In the last twelve months my wife had a significant knee surgery and my mom had a major operation on her lungs. In both cases, the provider’s notes were extraordinarily useful as we worked through recovery and assessed future risk. We are so much better educated than we would otherwise have been. An order of magnitude better than ever before.

Takeaway: Information already being generated by providers can power better care.

D. Telemedicine

It’s hard to admit anything good could have come out of a global pandemic, but I’m going to try. The adoption of telemedicine as part of standard care has been simply transformational. Urgent care options like Teladoc and Doctor on Demand (I’ve used both) make simple care for infections and viruses easy and non-disruptive. For years insurance providers refused “equal pay” for this type of encounter; it seems that they’ve finally decided that it can help their own bottom line.

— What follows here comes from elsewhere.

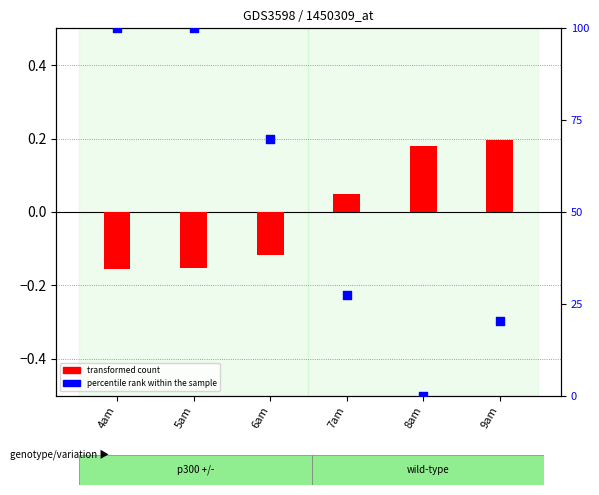

Which series has the largest total across all categories?

percentile rank within the sample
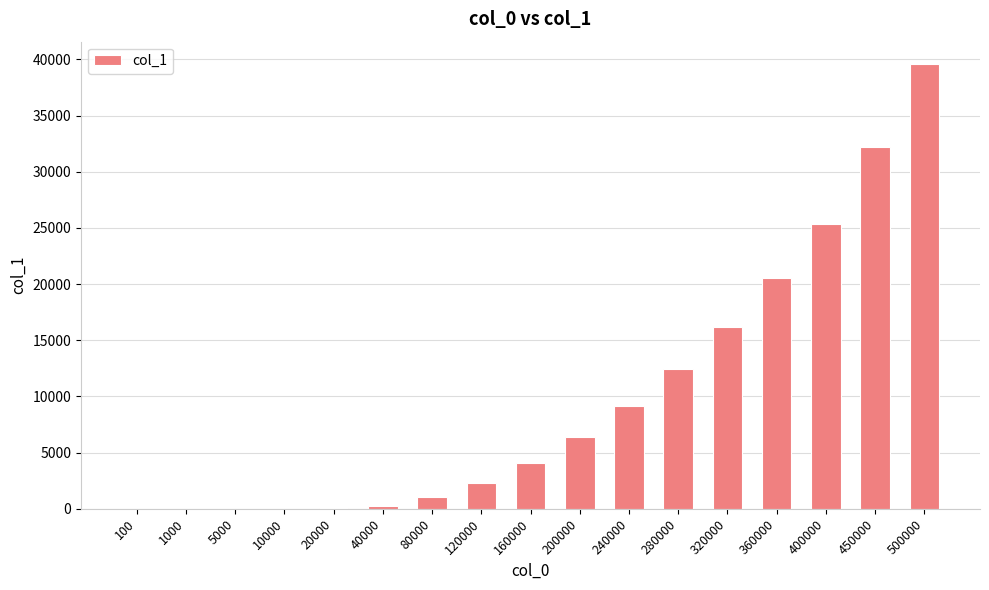

True or false: the data shows 28986 at 360000.

False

Just as impactful, most “regular” docs and specialists have continued to provide virtual visits as an option alongside traditional face-to-face sessions. Consistent communication between patients and providers can make all the difference, especially in chronic care management. I’ve had more and better access to my GI specialists in the last few years than ever before.

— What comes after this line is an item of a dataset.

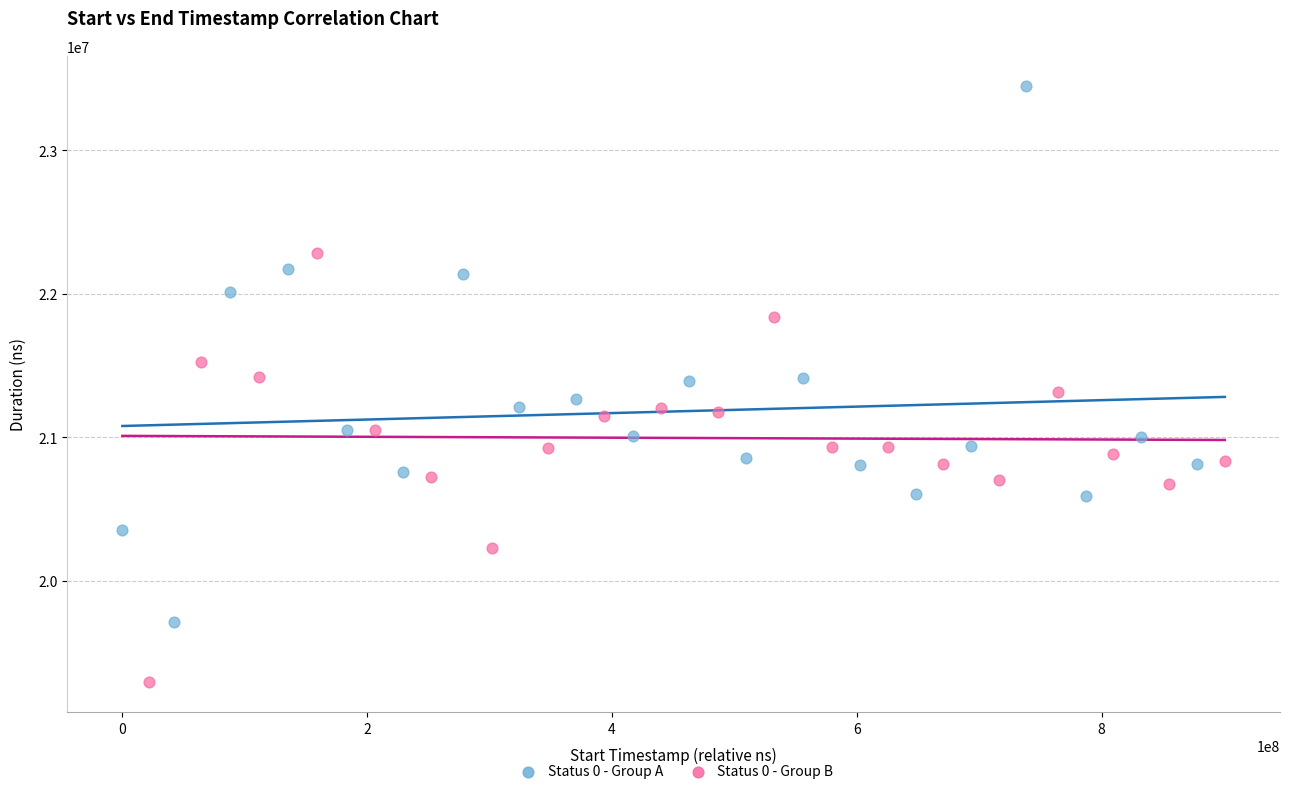

Which series reaches the minimum Y coordinate?

Status 0 - Group B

It’s only quite recently that audio and video quality have gotten good enough to make telemedicine feel like “real” medicine. Thanks for making us push the envelope, COVID.

Takeaway: Better care and efficiency don’t have to be mutually exclusive.

So there we go. There are ways to make things better with technology, but you have to work within the context of reality, and they ain’t always that sexy. We don’t need more JSON or more standards or more jargon; we need more information and thoughtful integration. Just keep swimming!